Commençons par examiner cette stance
énoncée par le Bouddha. Qu’elle soit du samsara ou du
nirvana, toute chose qui vient à l’existence ne peut le faire
qu’en dépendance de ses causes et conditions
spécifiques. Il n’y a rien qui puisse apparaître ;
aucun événement d’apparition ne pourrait avoir lieu
sans la présence de ces causes et conditions qui le
produisent. C’est valable aussi bien pour l’apparition de tous les
phénomènes impurs du samsara que pour l’apparition de
tous les phénomènes purs du nirvana. Quelle que soit
l’apparition, elle ne peut avoir lieu qu’en dépendance d’un
regroupement spécifique de causes et de conditions. Sinon cela
ne peut avoir lieu.
Qui plus est, tout ce qui s’élève en
dépendance de causes et de conditions ne s’élève
pas véritablement. Une façon de comprendre cela est de
voir qu’une seule et unique cause ou une seule et unique condition ne
peuvent amener quelque chose à l’existence, mais plutôt
que de nombreuses causes et conditions doivent se réunir pour
qu’un résultat donné puisse apparaître.
Ainsi, si nous examinons n’importe quel résultat et voyons
tout d’abord qu’il faut qu’un certain nombre de causes et conditions
se réunissent pour pouvoir le produire, nous pouvons ensuite
examiner celles-ci et voir que chacune d’entre elles a
également besoin d’un nombre incroyable de causes et
conditions pour pouvoir être produite.

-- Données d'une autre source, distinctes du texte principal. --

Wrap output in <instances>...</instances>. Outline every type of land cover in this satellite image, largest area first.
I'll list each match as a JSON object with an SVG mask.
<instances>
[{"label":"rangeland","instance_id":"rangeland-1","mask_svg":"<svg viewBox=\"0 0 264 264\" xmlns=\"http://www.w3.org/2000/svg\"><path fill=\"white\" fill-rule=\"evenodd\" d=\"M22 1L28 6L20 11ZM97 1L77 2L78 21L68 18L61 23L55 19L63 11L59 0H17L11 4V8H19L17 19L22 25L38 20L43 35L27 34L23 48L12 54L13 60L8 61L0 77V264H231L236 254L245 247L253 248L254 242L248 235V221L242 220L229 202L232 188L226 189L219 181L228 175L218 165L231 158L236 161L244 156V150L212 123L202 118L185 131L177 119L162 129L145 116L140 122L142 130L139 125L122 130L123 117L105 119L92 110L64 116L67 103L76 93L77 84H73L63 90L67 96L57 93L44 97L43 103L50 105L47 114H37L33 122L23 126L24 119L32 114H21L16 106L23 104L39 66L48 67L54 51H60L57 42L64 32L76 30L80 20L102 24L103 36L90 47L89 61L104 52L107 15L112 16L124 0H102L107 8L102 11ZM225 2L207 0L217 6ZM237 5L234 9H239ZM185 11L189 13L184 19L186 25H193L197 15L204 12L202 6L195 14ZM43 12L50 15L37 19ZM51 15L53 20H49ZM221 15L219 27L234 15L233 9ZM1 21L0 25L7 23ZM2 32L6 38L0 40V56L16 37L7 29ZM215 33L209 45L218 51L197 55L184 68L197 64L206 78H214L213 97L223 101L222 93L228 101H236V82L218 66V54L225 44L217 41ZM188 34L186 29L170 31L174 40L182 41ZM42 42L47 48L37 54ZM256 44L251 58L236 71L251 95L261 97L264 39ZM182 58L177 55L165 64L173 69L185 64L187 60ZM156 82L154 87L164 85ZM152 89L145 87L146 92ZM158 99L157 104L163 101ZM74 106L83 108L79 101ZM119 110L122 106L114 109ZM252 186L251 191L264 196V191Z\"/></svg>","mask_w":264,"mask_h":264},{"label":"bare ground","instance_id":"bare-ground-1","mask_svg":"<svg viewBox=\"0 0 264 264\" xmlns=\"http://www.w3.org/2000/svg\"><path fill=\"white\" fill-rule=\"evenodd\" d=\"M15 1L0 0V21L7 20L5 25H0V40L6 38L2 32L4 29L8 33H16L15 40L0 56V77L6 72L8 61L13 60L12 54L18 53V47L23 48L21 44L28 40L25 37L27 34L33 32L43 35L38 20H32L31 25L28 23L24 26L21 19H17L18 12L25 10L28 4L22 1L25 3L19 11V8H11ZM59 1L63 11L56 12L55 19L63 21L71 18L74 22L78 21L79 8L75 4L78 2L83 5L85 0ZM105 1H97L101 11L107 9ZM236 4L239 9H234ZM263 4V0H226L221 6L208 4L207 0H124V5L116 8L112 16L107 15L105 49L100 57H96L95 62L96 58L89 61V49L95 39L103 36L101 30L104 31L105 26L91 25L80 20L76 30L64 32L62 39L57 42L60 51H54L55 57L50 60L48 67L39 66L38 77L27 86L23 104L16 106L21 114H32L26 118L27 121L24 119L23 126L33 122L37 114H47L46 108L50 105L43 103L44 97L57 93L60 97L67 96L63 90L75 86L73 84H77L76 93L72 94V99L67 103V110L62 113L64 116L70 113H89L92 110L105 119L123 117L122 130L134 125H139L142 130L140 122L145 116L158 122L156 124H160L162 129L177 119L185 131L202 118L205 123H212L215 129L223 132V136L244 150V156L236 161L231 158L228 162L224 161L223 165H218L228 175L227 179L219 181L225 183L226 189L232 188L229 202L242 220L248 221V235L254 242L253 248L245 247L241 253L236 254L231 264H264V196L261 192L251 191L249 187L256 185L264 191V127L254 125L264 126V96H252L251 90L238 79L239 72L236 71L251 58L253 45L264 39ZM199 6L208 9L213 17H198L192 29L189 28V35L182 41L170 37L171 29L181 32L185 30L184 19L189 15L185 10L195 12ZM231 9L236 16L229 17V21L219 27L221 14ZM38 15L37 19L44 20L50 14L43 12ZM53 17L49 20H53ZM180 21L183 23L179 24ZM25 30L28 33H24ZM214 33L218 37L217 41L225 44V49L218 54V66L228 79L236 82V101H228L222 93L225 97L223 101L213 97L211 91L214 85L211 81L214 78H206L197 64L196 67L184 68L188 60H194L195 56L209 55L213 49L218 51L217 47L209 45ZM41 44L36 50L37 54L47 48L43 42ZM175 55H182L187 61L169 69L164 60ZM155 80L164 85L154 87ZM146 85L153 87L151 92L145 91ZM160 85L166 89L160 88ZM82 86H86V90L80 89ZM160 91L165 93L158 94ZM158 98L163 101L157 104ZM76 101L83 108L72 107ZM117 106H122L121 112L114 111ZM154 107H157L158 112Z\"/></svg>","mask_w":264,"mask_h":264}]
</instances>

On peut remonter le fil
de plus en plus loin et arriver même aux causes et conditions
les plus subtiles. On trouve alors que celles-ci, non plus,
n’existent pas indépendamment mais plutôt qu’elles ne
peuvent exister qu’en dépendance d’une multitude de leurs
propres causes et conditions. Alors nous réalisons que rien
n’existe indépendamment et avec une nature qui lui soit
propre, qu’il n’y a rien de véritablement là. Tout est
comme un rêve et une illusion.
La même chose est vraie pour toutes les pensées qui
s’élèvent dans notre esprit, que ces pensées
soient bonnes, mauvaises ou neutres. Il n’y a pas une seule
pensée qui puisse s’élever d’elle-même, qui
puisse décider de venir à l’existence et puis
naître. Les pensées ne peuvent apparaître que
quand de nombreuses causes et conditions se réunissent pour
les produire. Puisque ces causes et conditions n’existent qu’en
dépendance de leurs propres causes et conditions, et que ces
causes et conditions-là ont, à leur tour, besoin de
leurs propres causes et conditions pour pouvoir apparaître, et
ainsi de suite, toutes sont vides d’existence propre. L’apparition de
pensées est donc vide de toute nature propre.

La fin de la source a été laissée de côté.